About the article
This post is a small note intended for programmers who want to learn more about how the GPU handles branching. It can be considered as an introduction to this topic. I recommend looking at [
1 ], [
2 ] and [
8 ] to get started, to get an idea of ​​how the model of GPU execution looks in general, because we will consider only one particular detail. For curious readers at the end of the post have all the links. If you find any errors, please contact me.
Content
- About the article
- Content
- Vocabulary
- How does a GPU core differ from a CPU core?
- What is consistency / discrepancy?
- Execution mask processing examples
- Fictional ISA
- AMD GCN ISA
- AVX512
- How to deal with the discrepancy?
- Links
Vocabulary
- GPU - Graphics processing unit, graphics processor
- Flynn's classification
- SIMD - Single instruction multiple data, single command stream, multiple data stream
- SIMT - Single instruction multiple threads, single command stream, multiple threads
- Wave (SIMD) - a stream running in SIMD mode
- Line (lane) - a separate data stream in the model SIMD
- SMT - Simultaneous multi-threading, simultaneous multithreading (Intel Hyper-threading) [ 2 ]
- Multiple threads use shared kernel computing resources.
- IMT - Interleaved multi-threading, alternating multithreading [ 2 ]
- Multiple threads share common computational resources of the kernel, but only one is executed per clock.

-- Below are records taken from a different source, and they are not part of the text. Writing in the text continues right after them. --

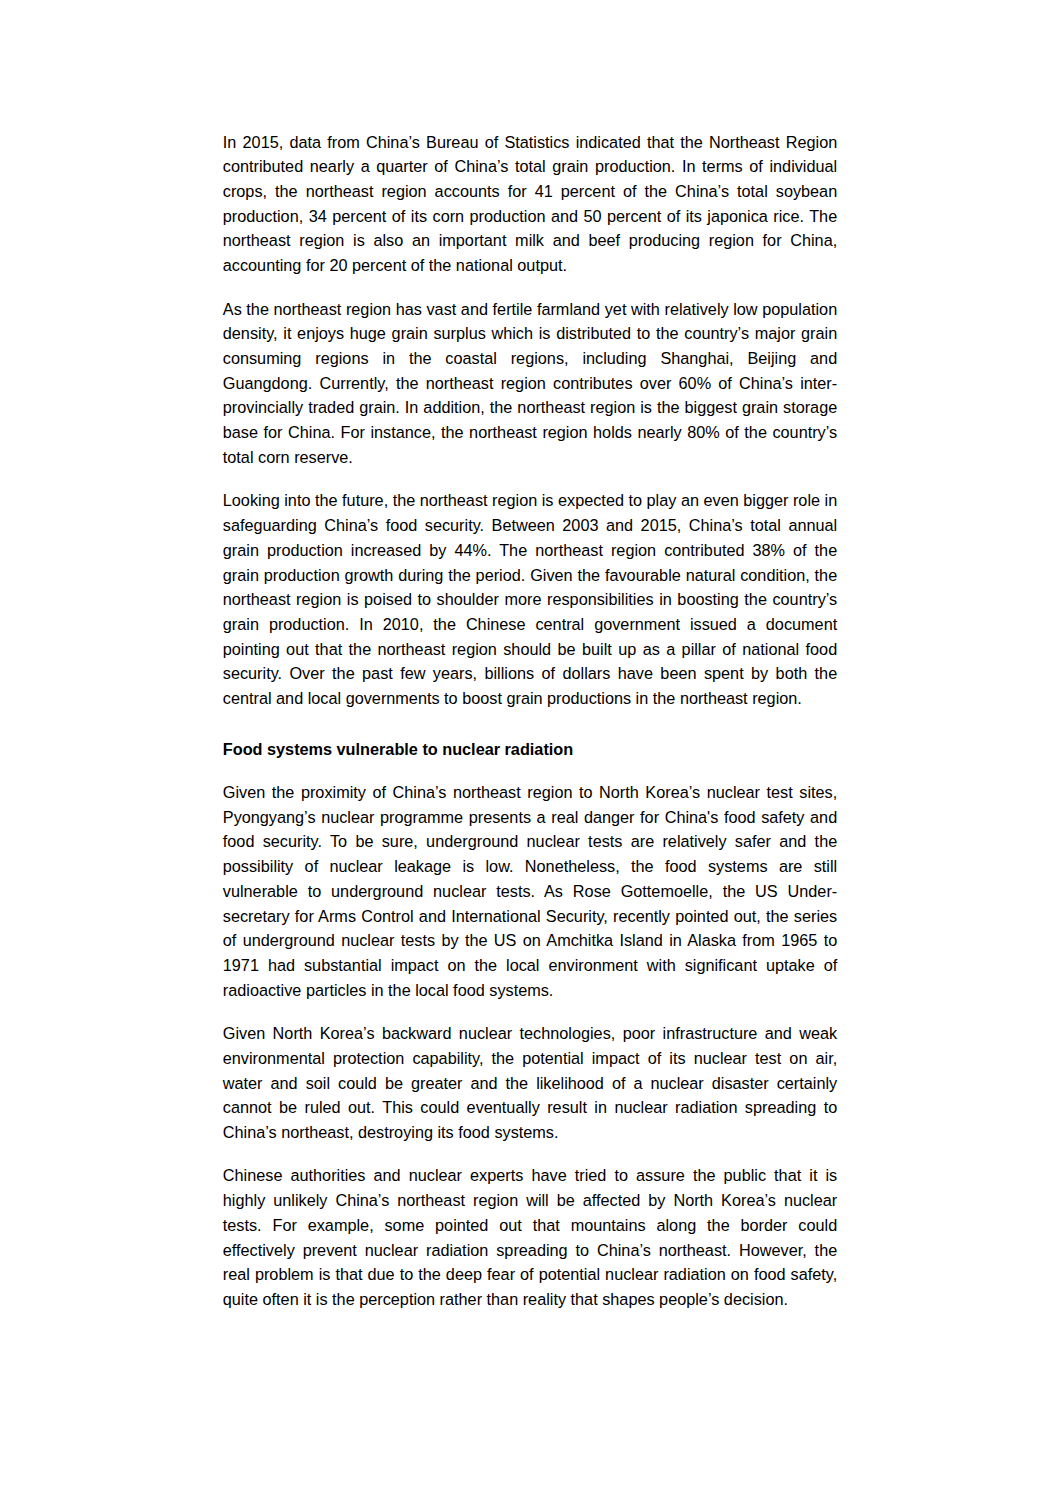In 2015, data from China’s Bureau of Statistics indicated that the Northeast Region contributed nearly a quarter of China’s total grain production. In terms of individual crops, the northeast region accounts for 41 percent of the China’s total soybean production, 34 percent of its corn production and 50 percent of its japonica rice. The northeast region is also an important milk and beef producing region for China, accounting for 20 percent of the national output.
As the northeast region has vast and fertile farmland yet with relatively low population density, it enjoys huge grain surplus which is distributed to the country’s major grain consuming regions in the coastal regions, including Shanghai, Beijing and Guangdong. Currently, the northeast region contributes over 60% of China’s inter-provincially traded grain. In addition, the northeast region is the biggest grain storage base for China. For instance, the northeast region holds nearly 80% of the country’s total corn reserve.
Looking into the future, the northeast region is expected to play an even bigger role in safeguarding China’s food security. Between 2003 and 2015, China’s total annual grain production increased by 44%. The northeast region contributed 38% of the grain production growth during the period. Given the favourable natural condition, the northeast region is poised to shoulder more responsibilities in boosting the country’s grain production. In 2010, the Chinese central government issued a document pointing out that the northeast region should be built up as a pillar of national food security. Over the past few years, billions of dollars have been spent by both the central and local governments to boost grain productions in the northeast region.
Food systems vulnerable to nuclear radiation
Given the proximity of China’s northeast region to North Korea’s nuclear test sites, Pyongyang’s nuclear programme presents a real danger for China's food safety and food security. To be sure, underground nuclear tests are relatively safer and the possibility of nuclear leakage is low. Nonetheless, the food systems are still vulnerable to underground nuclear tests. As Rose Gottemoelle, the US Under-secretary for Arms Control and International Security, recently pointed out, the series of underground nuclear tests by the US on Amchitka Island in Alaska from 1965 to 1971 had substantial impact on the local environment with significant uptake of radioactive particles in the local food systems.
Given North Korea’s backward nuclear technologies, poor infrastructure and weak environmental protection capability, the potential impact of its nuclear test on air, water and soil could be greater and the likelihood of a nuclear disaster certainly cannot be ruled out. This could eventually result in nuclear radiation spreading to China’s northeast, destroying its food systems.
Chinese authorities and nuclear experts have tried to assure the public that it is highly unlikely China’s northeast region will be affected by North Korea’s nuclear tests. For example, some pointed out that mountains along the border could effectively prevent nuclear radiation spreading to China’s northeast. However, the real problem is that due to the deep fear of potential nuclear radiation on food safety, quite often it is the perception rather than reality that shapes people’s decision.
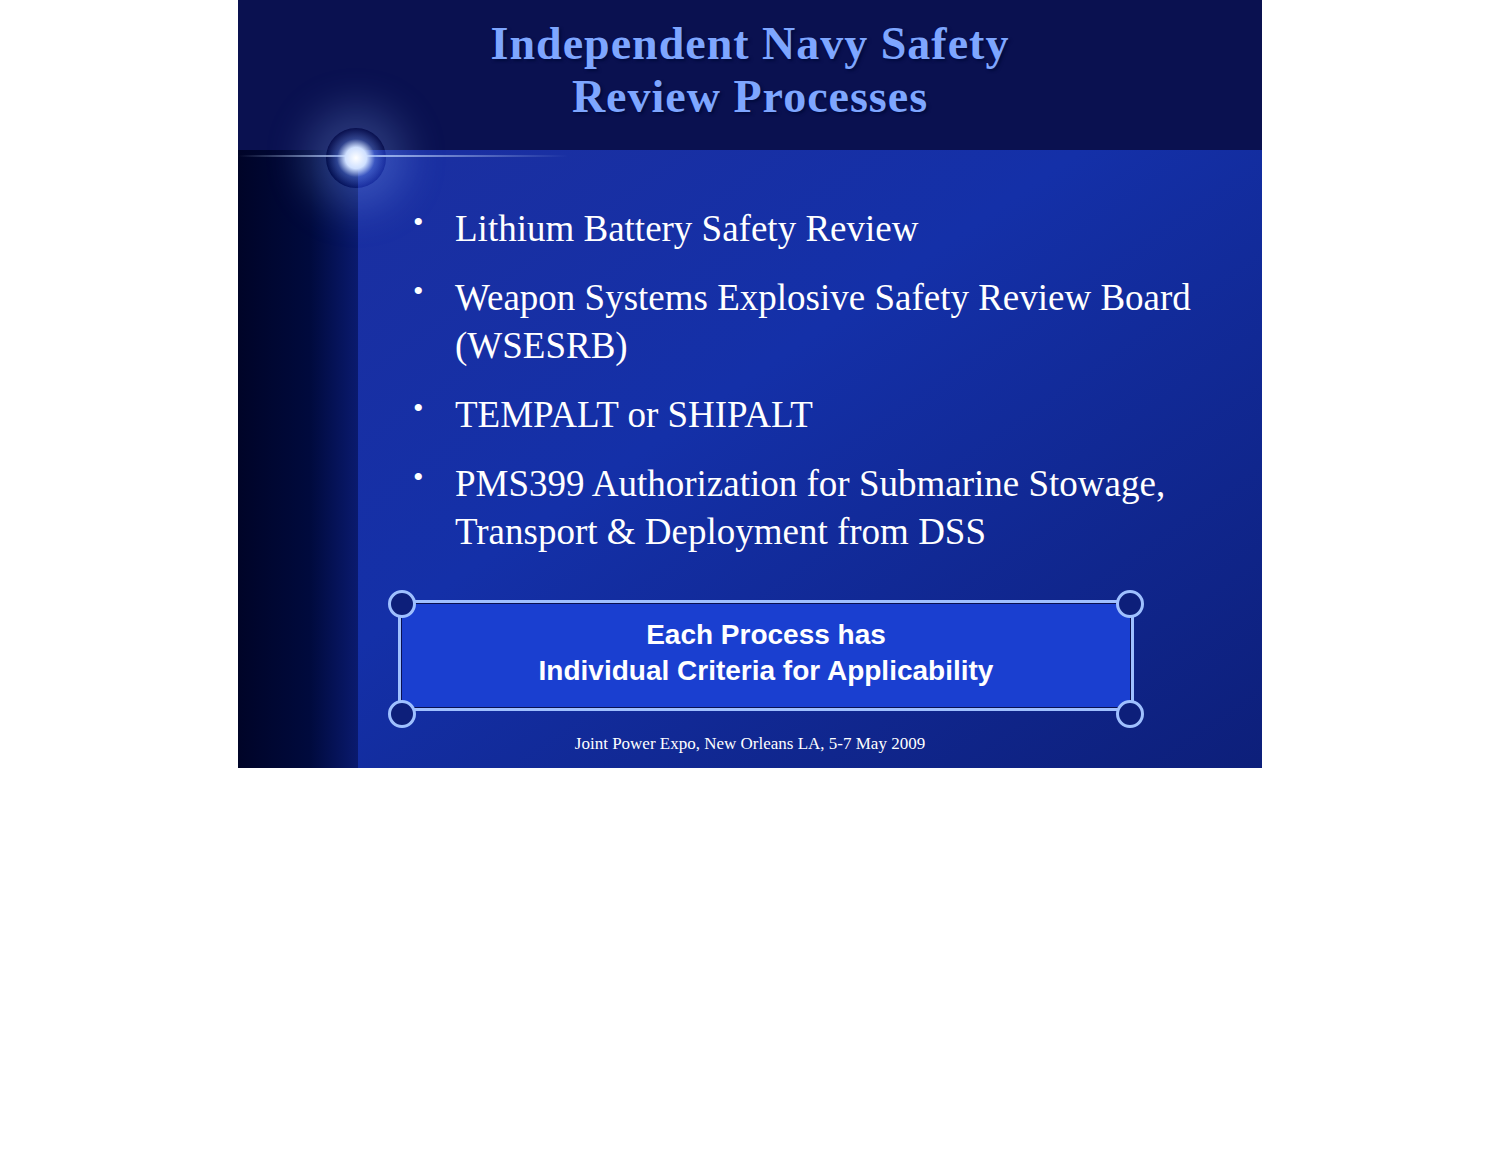Independent Navy Safety
Review Processes
Lithium Battery Safety Review
Weapon Systems Explosive Safety Review Board (WSESRB)
TEMPALT or SHIPALT
PMS399 Authorization for Submarine Stowage, Transport & Deployment from DSS
Each Process has
Individual Criteria for Applicability
Joint Power Expo, New Orleans LA, 5-7 May 2009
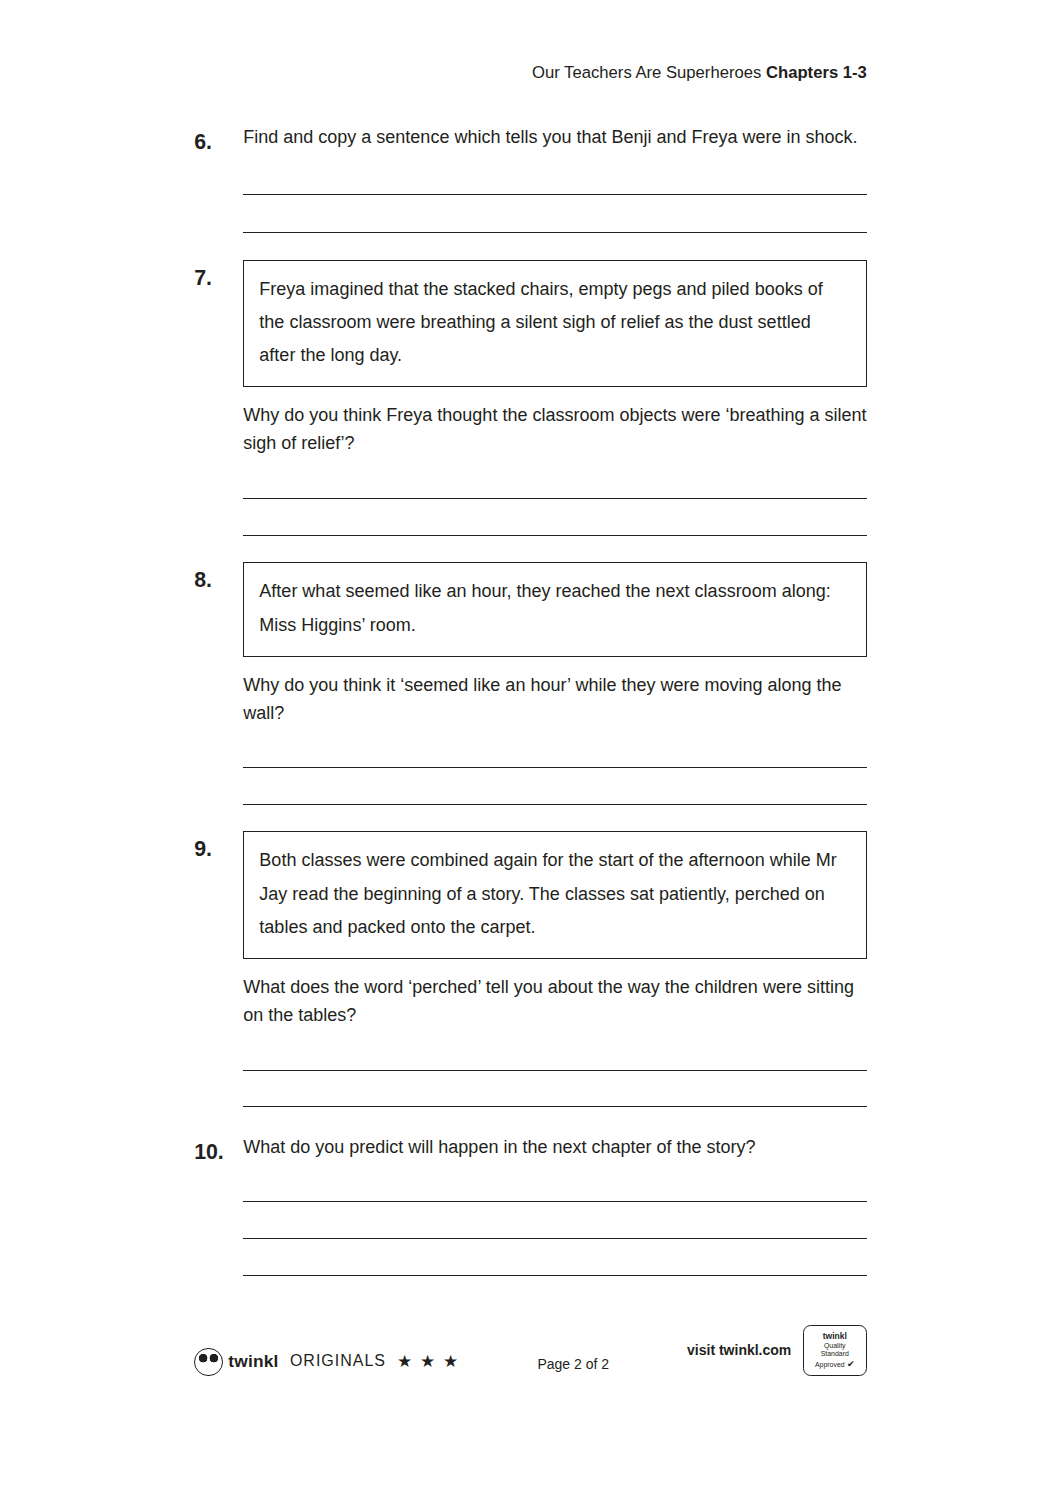Our Teachers Are Superheroes Chapters 1-3
6.
Find and copy a sentence which tells you that Benji and Freya were in shock.
7.
Freya imagined that the stacked chairs, empty pegs and piled books of the classroom were breathing a silent sigh of relief as the dust settled after the long day.
Why do you think Freya thought the classroom objects were ‘breathing a silent sigh of relief’?
8.
After what seemed like an hour, they reached the next classroom along: Miss Higgins’ room.
Why do you think it ‘seemed like an hour’ while they were moving along the wall?
9.
Both classes were combined again for the start of the afternoon while Mr Jay read the beginning of a story. The classes sat patiently, perched on tables and packed onto the carpet.
What does the word ‘perched’ tell you about the way the children were sitting on the tables?
10.
What do you predict will happen in the next chapter of the story?
twinkl ORIGINALS ★ ★ ★
Page 2 of 2
visit twinkl.com twinkl Quality Standard
Approved ✔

- BB - Basic Block, basic block - linear sequence of instructions with a single transition at the end
- ILP - Instruction Level Parallelism, instruction-level parallelism [ 3 ]
- ISA - Instruction Set Architecture, command / instruction set architecture
In my post I will adhere to this invented classification. It roughly resembles how a modern GPU is organized.
:
GPU -+
|- 0 -+
| |- 0 +
| | |- 0
| | |- 1
| | |- ...
| | +- Q-1
| |
| |- ...
| +- M-1
|
|- ...
+- N-1
* - SIMD
:
+
|- 0
|- ...
+- N-1
Other names:
')
- The kernel may be called CU, SM, EU
- A wave can be called a wavefront, a hardware flow (HW thread), warp, a context
- A line can be called a program thread (SW thread)
How does a GPU core differ from a CPU core?
Any current generation of GPU cores is less powerful than CPUs: simple ILP / multi-issue [
6 ] and pre-selection [
5 ], no prediction or prediction of transitions / returns. All this, along with tiny caches, frees up a rather large area on the crystal, which is filled with many cores. Memory load / storage mechanisms are able to handle channel widths an order of magnitude more (this does not apply to integrated / mobile GPUs) than regular CPUs, but you have to pay for this with high latency. To hide the delays, the GPU uses SMT [
2 ] - while one wave is idle, others use free kernel computing resources. Typically, the number of waves processed by a single core depends on the registers used and is determined dynamically by allocating a fixed register file [
8 ]. Hybrid - Dynamic-Static [
6 ] [
11 4.4] scheduling instructions execution. SIMT kernels running in SIMD mode achieve high FLOPS values ​​(FLoating-point Operations Per Second, flops, number of floating point operations per second).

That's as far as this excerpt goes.